Camp Effigy is an unusual summer camp destination to say the least. As they pass through the foreboding gates of Hopewell Manor, Dahlia, Serena, and Aria anticipate a bootcamp for troubled girls (and boy, are they troubled). It doesn’t help that the surrounding camp is built on ancient burial grounds deep in some very haunted woods. Strange things happen quickly, leaving our heroines to band together as unlikely friends and fight for their lives at the place where the land of the living and the dead meet and merge. Everything goes off the rails when the campers discover that their own family secrets may tie them to the hauntings that threaten their lives, and that only they hold the key to solving a cold case from 1851.

Every kid breaks a minor rule or two while at summer camp, right?

The horror elements of the storyline were delightfully scary. I shuddered my way through the ones that involved bodies of water and the various entities that can sometimes be found lurking in their depths. They reminded me a little of the various urban legends that are sometimes told around the campfire on warm nights when the looming darkness just past the edge of where flickering flames can cast their light makes every spooky sentence feel bigger and more ominous than it seems during the day. This is a good pick for middle grade or older readers who enjoy being frightened without being grossed out.

There was strong character development for all three protagonists. I enjoyed seeing how Aria, Serena, and Dahlia got to know each other better and worked together to solve the mystery of what was really happening at Camp Effigy. What made this even more impressive was that the author managed to pull it off in a fast-paced novel that didn’t leave a lot of space for long conversations. Much of what I learned about them happened while they were on the run or exploring parts of the camp they had been clearly told were off-limits to them. This gave everything a strong sense of urgency that made it impossible for me to stop reading.

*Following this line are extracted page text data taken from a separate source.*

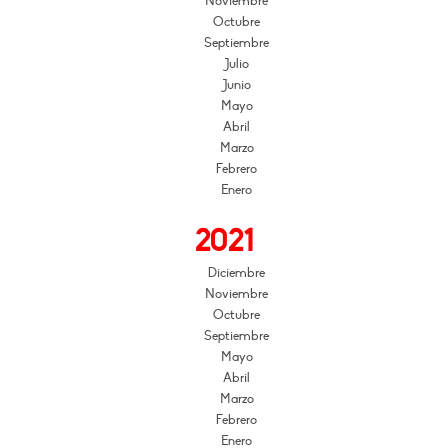
Noviembre
Octubre
Septiembre
Julio
Junio
Mayo
Abril
Marzo
Febrero
Enero
2021
Diciembre
Noviembre
Octubre
Septiembre
Mayo
Abril
Marzo
Febrero
Enero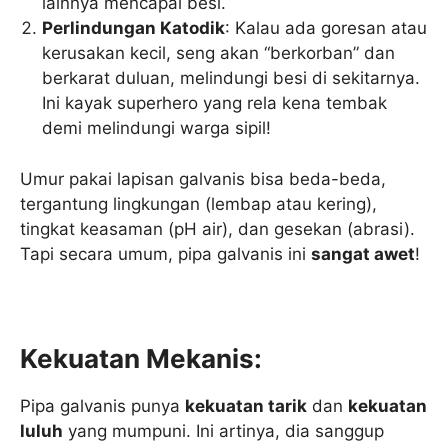
lainnya mencapai besi.
Perlindungan Katodik
: Kalau ada goresan atau
kerusakan kecil, seng akan “berkorban” dan
berkarat duluan, melindungi besi di sekitarnya.
Ini kayak superhero yang rela kena tembak
demi melindungi warga sipil!
Umur pakai lapisan galvanis bisa beda-beda,
tergantung lingkungan (lembap atau kering),
tingkat keasaman (pH air), dan gesekan (abrasi).
Tapi secara umum, pipa galvanis ini
sangat awet
!
Kekuatan Mekanis:
Pipa galvanis punya
kekuatan tarik
dan
kekuatan
luluh
yang mumpuni. Ini artinya, dia sanggup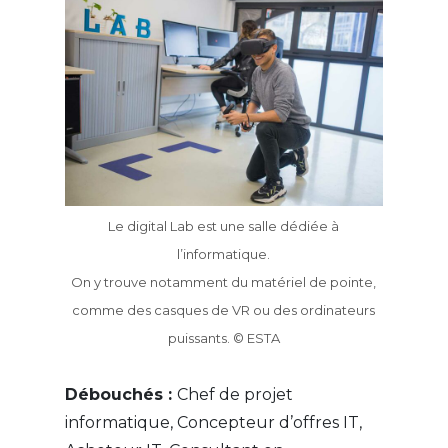
Le digital Lab est une salle dédiée à
l’informatique.
On y trouve notamment du matériel de pointe,
comme des casques de VR ou des ordinateurs
puissants. © ESTA
Débouchés :
Chef de projet
informatique, Concepteur d’offres IT,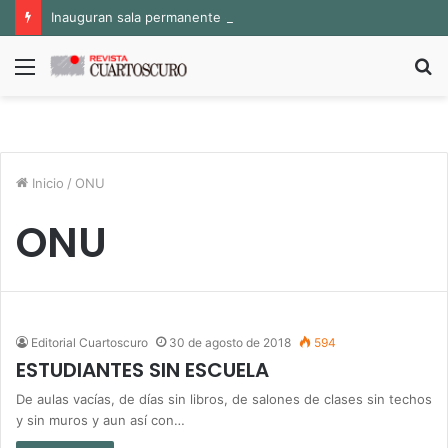
Inauguran sala permanente «Pedro Valtierra» en la Fototeca de Zacatecas
Menú
B
p
Inicio
/
ONU
ONU
Editorial Cuartoscuro
30 de agosto de 2018
594
ESTUDIANTES SIN ESCUELA
De aulas vacías, de días sin libros, de salones de clases sin techos
y sin muros y aun así con…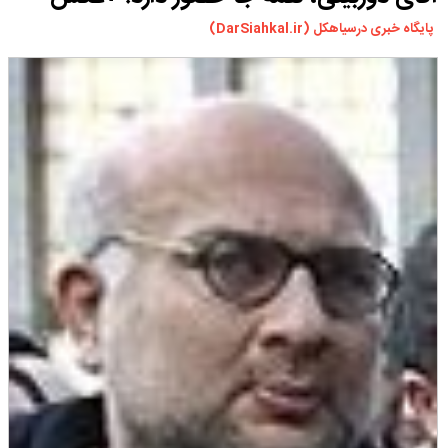
ورزشی
پایگاه خبری درسیاهکل (DarSiahkal.ir)
سیاسی
چندرسانه ای
مسیر گردشگری دیلمان
درباره ما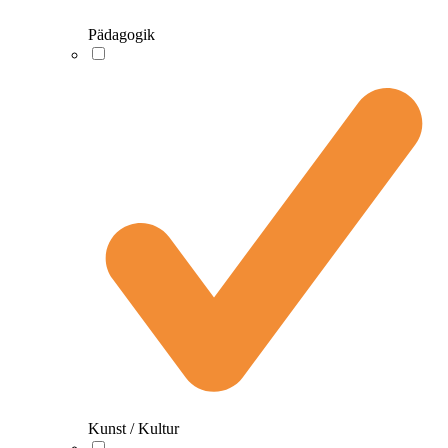
Pädagogik
Kunst / Kultur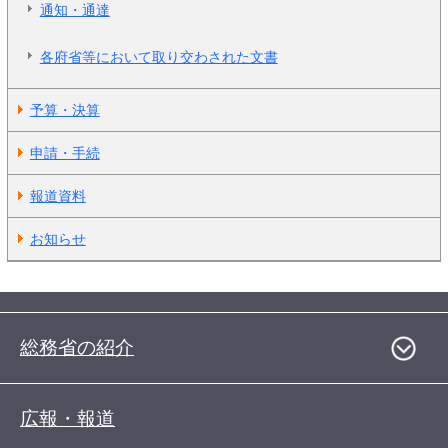
通知・通達
各府省等において取り交わされた文書
予算・決算
申請・手続
報道資料
お知らせ
総務省の紹介
広報・報道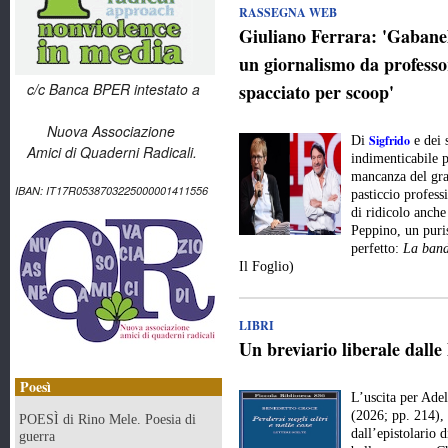
RASSEGNA WEB
Giuliano Ferrara: 'Gabanell
un giornalismo da professor
c/c Banca BPER intestato a
spacciato per scoop'
Nuova Associazione
Sigfrido
Di
e dei 
Amici di Quaderni Radicali.
indimenticabile p
mancanza del gran
IBAN: IT17R0538703225000001411556
pasticcio profes
di ridicolo anche
Peppino, un puri
perfetto:
La band
Il Foglio)
LIBRI
Un breviario liberale dalle
Poesì
L’uscita per Ade
(2026; pp. 214), 
POESÌ di Rino Mele. Poesia di
dall’epistolario 
guerra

I grinned as Dahlia, Serena, and Aria figured out how they were connected to the cold case from 1851. It was a clever way to tie the present closely to the past and give the characters understandable motives for behaving the way that they did. While I was already enjoying this tale before these details were revealed, I became even more excited to see how it ended once such crucial information about all three girls was revealed.

Camp Effigy: A Ghost Story was the perfect summer read.